Una foto della stazione di Gorizia  tratta dall’archivio della Digiteca immortala l’ultima volta di Gorz per Gorizia. Una stazione distrutta dalla guerra, che così si presentava dopo “la nostra occupazione” come si legge nelle note della foto dell’archivio. Occupata una città che per 400 anni appartenne all’Austria, dal 1509 circa fino al 1918, passando dalla parentesi napoleonica, dalla prima presa di Gorizia italiana nel 1916, poi riconquistata dagli Austriaci con la disfatta di Caporetto. 400 anni di storia a cui Gorizia deve tutto. Fa un certo effetto leggere Gorz in una città storicamente, per chi ancora non lo sapesse, plurilingue, italiano, sloveno, tedesco e friulano sono le lingue goriziane. Gorz, con accanto il nome di Gorizia. Il bilinguismo era garantito dagli austriaci in città. Contrariamente da quello che accade oggi verso gli sloveni ad esempio, mentre di tedesco non si trova più nulla, sparito, di friulano qualcosa nella zona di Lucinico, un tempo Comune autonomo. 400 anni di storia rimossi in modo infelice da cent’anni di nazionalismo italiano a cui forse solo ora con il nuovo corso europeo della città, con Nova Gorica, si potrà mettere fine. 

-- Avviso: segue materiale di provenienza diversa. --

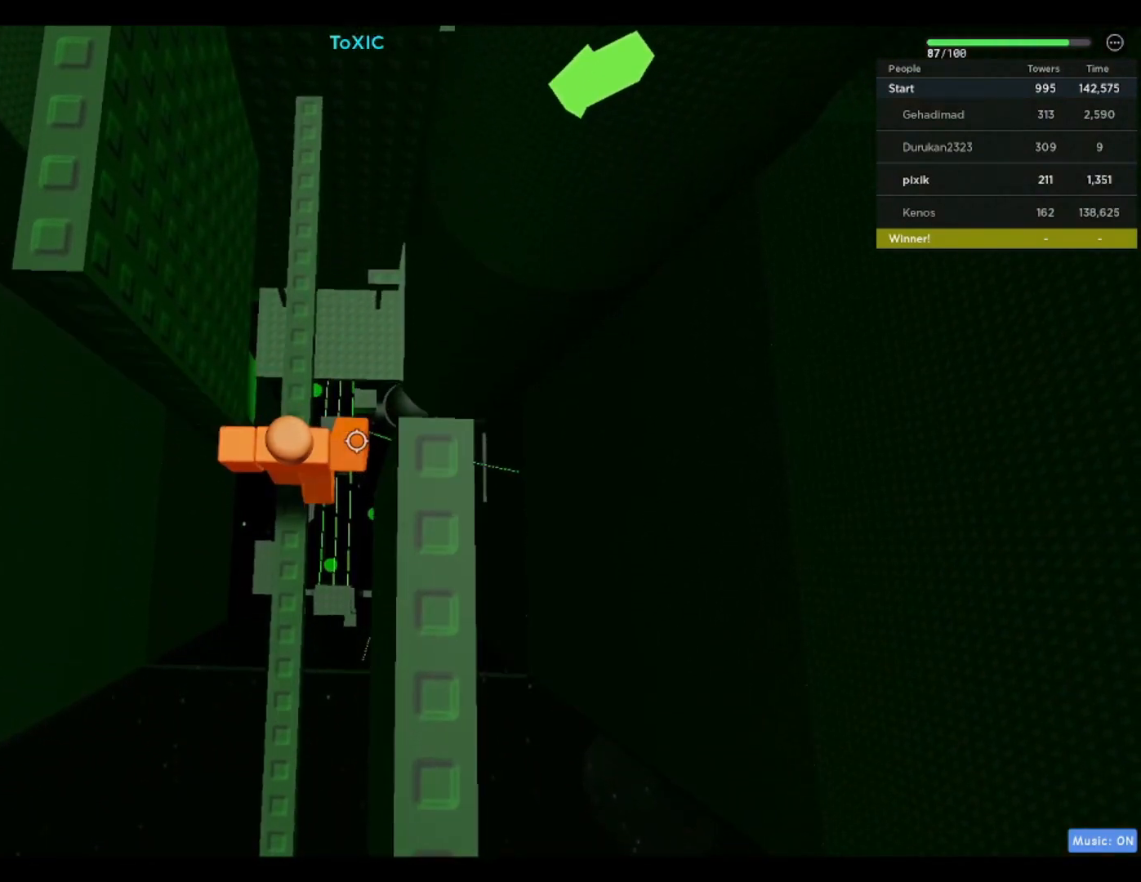
{"keys": [], "events": []}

Così come interessanti sono i ritratti di Gorz, Gorizia, nell’opuscolo con la prefazione di  Max Ritter von Hoen  dove sono state raccolte 20 vedute di Gorizia durante la prima guerra mondiale con i danni procurati alla città durante la guerra e  con il ritratto del generale Erwin Zeidler . Interessante leggere anche i nomi di alcuni luoghi in quel tempo.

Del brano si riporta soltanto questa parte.